In 2022, the General Assembly passed House Bill (HB) 4, a sweeping cut to Kentucky’s unemployment insurance program that reduced the number of weeks workers could claim jobless benefits. For more than 80 years, Kentuckians could claim 26 weeks of unemployment benefits, which is still the standard in most states. But HB 4 reduced the maximum to 14 weeks, though it was changed to 16 weeks the next year.
As job openings have severely dwindled over the last couple of years, this cut is resulting in a steep rise in Kentucky workers exhausting their benefits before landing their next job. Now, 46% of jobless claimants are hitting the maximum number of weeks and losing their sole source of income. This “exhaustion rate” is near its previous high point (before COVID) in 2013, when jobs were scarce in the aftermath of the Great Recession, the unemployment rate was elevated and coal jobs were being lost rapidly due to competition from fracking.

It is remarkable that Kentucky’s exhaustion rate is so high right now because we are not in a recession, and layoffs remain subdued. Rather, this indicates that the deep cut to Kentucky’s maximum duration of unemployment benefits has left workers with too-little time to find a job in an economy where hiring is also low – the hiring rate in December 2026 (3.1% of the labor force) was at its lowest point since January 2010.
Kentucky’s maximum duration can increase if the unemployment rate also rises, but that “index” for changing the maximum duration was ill-conceived from the start. Kentucky’s unemployment rate remains low relative to most years, but many other factors contribute to the difficulty of finding a job.
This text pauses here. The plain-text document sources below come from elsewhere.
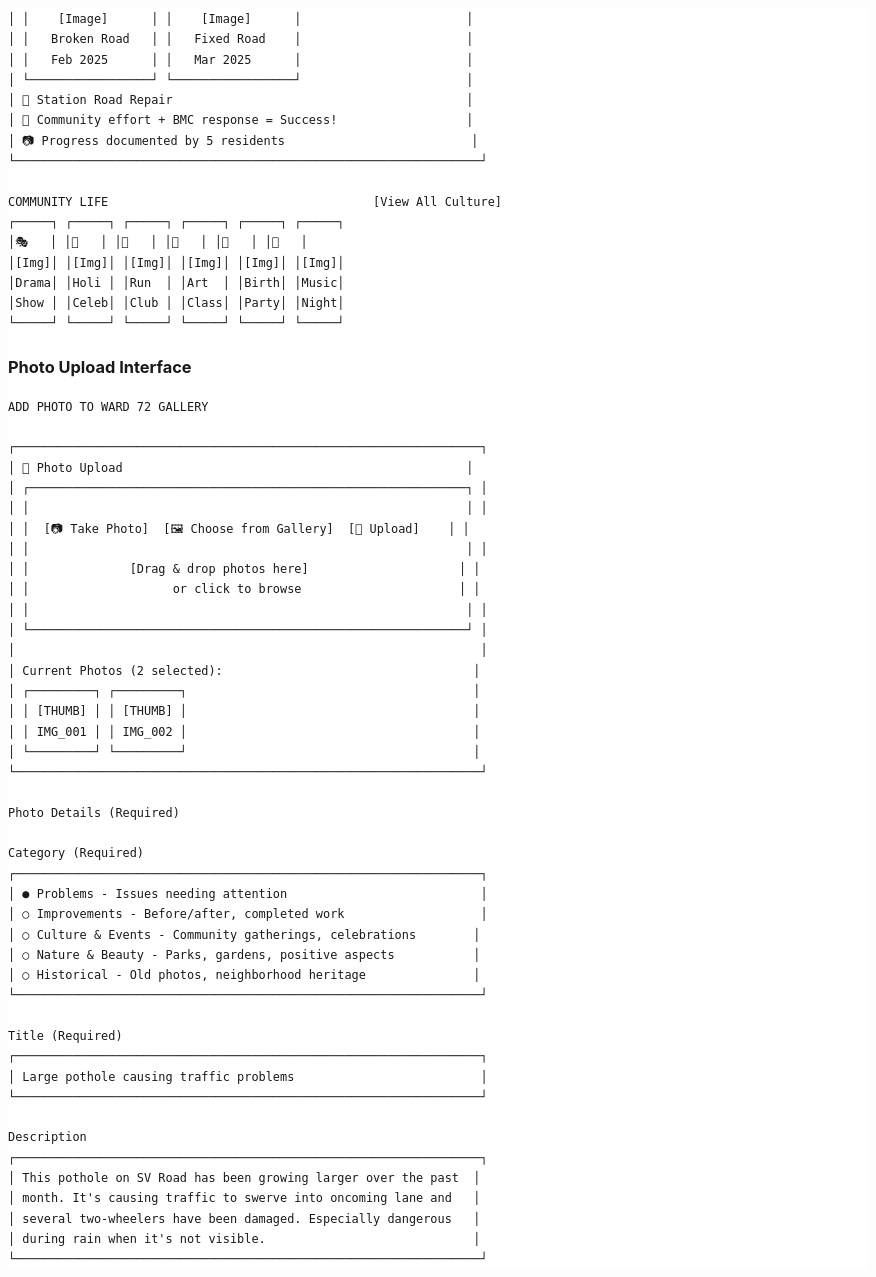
 ```
│ │    [Image]      │ │    [Image]      │                       │
│ │   Broken Road   │ │   Fixed Road    │                       │
│ │   Feb 2025      │ │   Mar 2025      │                       │
│ └─────────────────┘ └─────────────────┘                       │
│ 📍 Station Road Repair                                         │
│ 🎉 Community effort + BMC response = Success!                  │
│ 📷 Progress documented by 5 residents                          │
└─────────────────────────────────────────────────────────────────┘

COMMUNITY LIFE                                     [View All Culture]
┌─────┐ ┌─────┐ ┌─────┐ ┌─────┐ ┌─────┐ ┌─────┐
│🎭   │ │🎊   │ │🏃   │ │🎨   │ │🎂   │ │🎵   │
│[Img]│ │[Img]│ │[Img]│ │[Img]│ │[Img]│ │[Img]│
│Drama│ │Holi │ │Run  │ │Art  │ │Birth│ │Music│
│Show │ │Celeb│ │Club │ │Class│ │Party│ │Night│
└─────┘ └─────┘ └─────┘ └─────┘ └─────┘ └─────┘
```

### Photo Upload Interface
```
ADD PHOTO TO WARD 72 GALLERY

┌─────────────────────────────────────────────────────────────────┐
│ 📸 Photo Upload                                                │
│ ┌─────────────────────────────────────────────────────────────┐ │
│ │                                                             │ │
│ │  [📷 Take Photo]  [🖼️ Choose from Gallery]  [📁 Upload]    │ │
│ │                                                             │ │
│ │              [Drag & drop photos here]                     │ │
│ │                    or click to browse                      │ │
│ │                                                             │ │
│ └─────────────────────────────────────────────────────────────┘ │
│                                                                 │
│ Current Photos (2 selected):                                   │
│ ┌─────────┐ ┌─────────┐                                        │
│ │ [THUMB] │ │ [THUMB] │                                        │
│ │ IMG_001 │ │ IMG_002 │                                        │
│ └─────────┘ └─────────┘                                        │
└─────────────────────────────────────────────────────────────────┘

Photo Details (Required)

Category (Required)
┌─────────────────────────────────────────────────────────────────┐
│ ● Problems - Issues needing attention                           │
│ ○ Improvements - Before/after, completed work                   │
│ ○ Culture & Events - Community gatherings, celebrations        │
│ ○ Nature & Beauty - Parks, gardens, positive aspects           │
│ ○ Historical - Old photos, neighborhood heritage               │
└─────────────────────────────────────────────────────────────────┘

Title (Required)
┌─────────────────────────────────────────────────────────────────┐
│ Large pothole causing traffic problems                          │
└─────────────────────────────────────────────────────────────────┘

Description
┌─────────────────────────────────────────────────────────────────┐
│ This pothole on SV Road has been growing larger over the past  │
│ month. It's causing traffic to swerve into oncoming lane and   │
│ several two-wheelers have been damaged. Especially dangerous   │
│ during rain when it's not visible.                             │
└─────────────────────────────────────────────────────────────────┘
```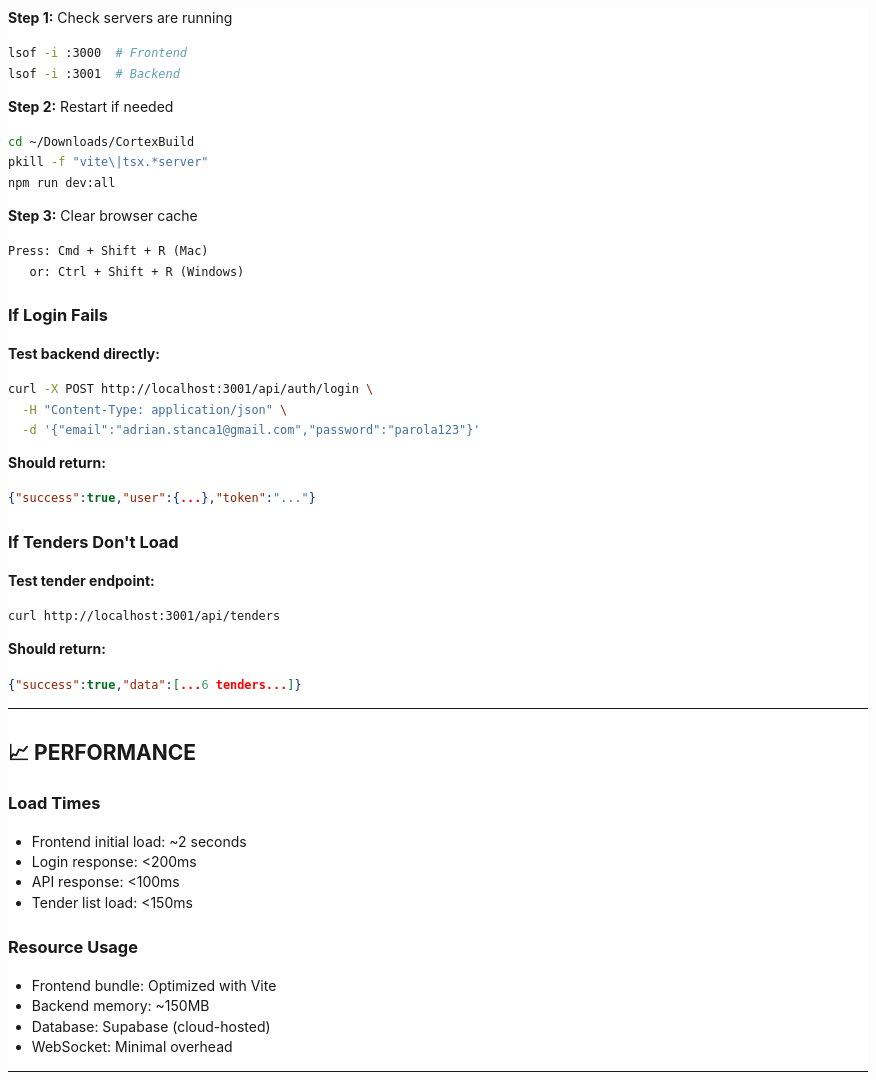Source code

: **Step 1:** Check servers are running
```bash
lsof -i :3000  # Frontend
lsof -i :3001  # Backend
```

**Step 2:** Restart if needed
```bash
cd ~/Downloads/CortexBuild
pkill -f "vite\|tsx.*server"
npm run dev:all
```

**Step 3:** Clear browser cache
```
Press: Cmd + Shift + R (Mac)
   or: Ctrl + Shift + R (Windows)
```

### If Login Fails

**Test backend directly:**
```bash
curl -X POST http://localhost:3001/api/auth/login \
  -H "Content-Type: application/json" \
  -d '{"email":"adrian.stanca1@gmail.com","password":"parola123"}'
```

**Should return:**
```json
{"success":true,"user":{...},"token":"..."}
```

### If Tenders Don't Load

**Test tender endpoint:**
```bash
curl http://localhost:3001/api/tenders
```

**Should return:**
```json
{"success":true,"data":[...6 tenders...]}
```

---

## 📈 PERFORMANCE

### Load Times
- Frontend initial load: ~2 seconds
- Login response: <200ms
- API response: <100ms
- Tender list load: <150ms

### Resource Usage
- Frontend bundle: Optimized with Vite
- Backend memory: ~150MB
- Database: Supabase (cloud-hosted)
- WebSocket: Minimal overhead

---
Too-few hiring employers is certainly one, but regionalized downturns (Lewis, Magoffin, Martin and Wolfe counties all had an unemployment rate above 8% in 2025); personal circumstances that make it more difficult to land work such as a felony conviction, racial discrimination or a disability; and technological shifts like the burgeoning use of AI, are all employment barriers that Kentucky’s low maximum duration of benefits ignores.
For more than 80 years, 26 weeks had been the standard maximum duration to account for these and other factors, and Kentucky should return to it before the next downturn or major technological change hits and working Kentuckians are left even more financially stranded.